* Text shown
NB: There are a lot of 0's here for this output. Although this might seem odd at first, it makes sense when we consider that there are many securities on a downwards trend. These stocks would be prime candidates to give a value of 0 as their current price is as low as it has ever been in this lookback window.

4/52-Week Price Oscillator

This is calculated as the average close price over 4 weeks over the average close price over 52 weeks, all subtracted by 1. To understand this value measures, let us consider what happens to the oscillator in different scenarios. This particular oscillator gives a sense of relative performance between the previous four weeks and the previous year. A value given by this oscillator could be "0.05", which would indicate that the stocks recent closes are outperforming its previous year's performance by 5%. A positive value is an indicator of momentum as more recent performance is stronger than normal and the larger the number, the more momentum.

As close prices can not be negative, this oscillator is bounded by -1 and positive infinity. Let us create a graph to show how, given a particular 52-week average, the value of the oscillator is affected by its four-week average.


In [7]:
# set 48-week average
av_52w = 100.

# create list of possible last four-week averages
av_4w = xrange(0,200)

# create list of oscillator values
osc = [(x / av_52w) - 1 for x in av_4w]

# draw graph
plt.plot(av_4w, osc)
plt.axvline(100, color='r', label='52-Week Average')
plt.xlabel('Four-Week Average')
plt.ylabel('4/52 Oscillator')
plt.legend();


Now let us create a Pipeline factor and observe some values.


In [8]:
# Custom Factor 3: 4/52 Price Oscillator
def oscillator_helper(col):
    if nan_check(col):
        return np.nan   
    else:
        col = lag_helper(col)
        return np.nanmean(col[-20:]) / np.nanmean(col) - 1

class Price_Oscillator(CustomFactor):
    inputs = [USEquityPricing.close]
    window_length = 272
    
    def compute(self, today, assets, out, close):
        out[:] = np.apply_along_axis(oscillator_helper, 0, close)
        
temp_pipe_3 = Pipeline()
temp_pipe_3.add(Price_Oscillator(), 'Price Oscillator')
results_3 = run_pipeline(temp_pipe_3, '2015-08-08', '2015-08-08')
results_3.head(20)


Out[8]:
Price Oscillator
2015-08-10 00:00:00+00:00 Equity(2 [AA]) -0.271287
Equity(21 [AAME]) NaN
Equity(24 [AAPL]) 0.089667
Equity(25 [AA_PR]) NaN
Equity(31 [ABAX]) -0.046013
Equity(39 [DDC]) -0.159902
Equity(41 [ARCB]) -0.163490
Equity(52 [ABM]) 0.120786
Equity(53 [ABMD]) 0.473859
Equity(62 [ABT]) 0.107602
Equity(64 [ABX]) -0.269565
Equity(66 [AB]) 0.059691
Equity(67 [ADSK]) -0.083954
Equity(69 [ACAT]) -0.063122
Equity(70 [VBF]) -0.022971
Equity(76 [TAP]) -0.030247
Equity(84 [ACET]) 0.154912
Equity(86 [ACG]) 0.011582
Equity(88 [ACI]) -0.816684
Equity(100 [IEP]) -0.108132

Once again, let us use AAPL stock as an example.


In [9]:
# get two averages
av_4w = np.nanmean(AAPL_frame[-20:])
av_52w = np.nanmean(AAPL_frame)

* Your objective
Output everything from "# create list of possible" down to "plt.plot(av_4w, osc)" in the price oscillator text above, with no changes.

* Collected material
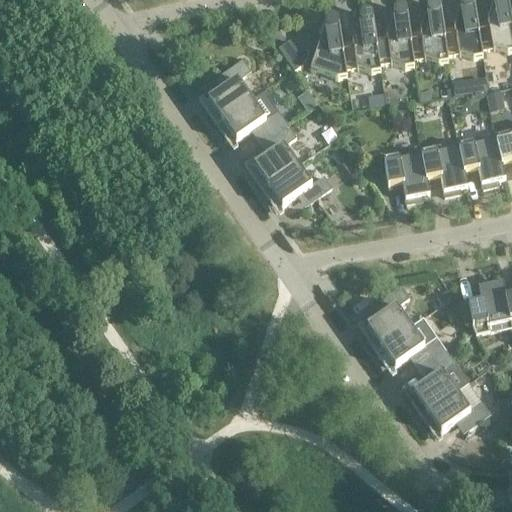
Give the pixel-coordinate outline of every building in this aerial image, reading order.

* Task result
# create list of possible last four-week averages
av_4w = xrange(0,200)

# create list of oscillator values
osc = [(x / av_52w) - 1 for x in av_4w]

# draw graph
plt.plot(av_4w, osc)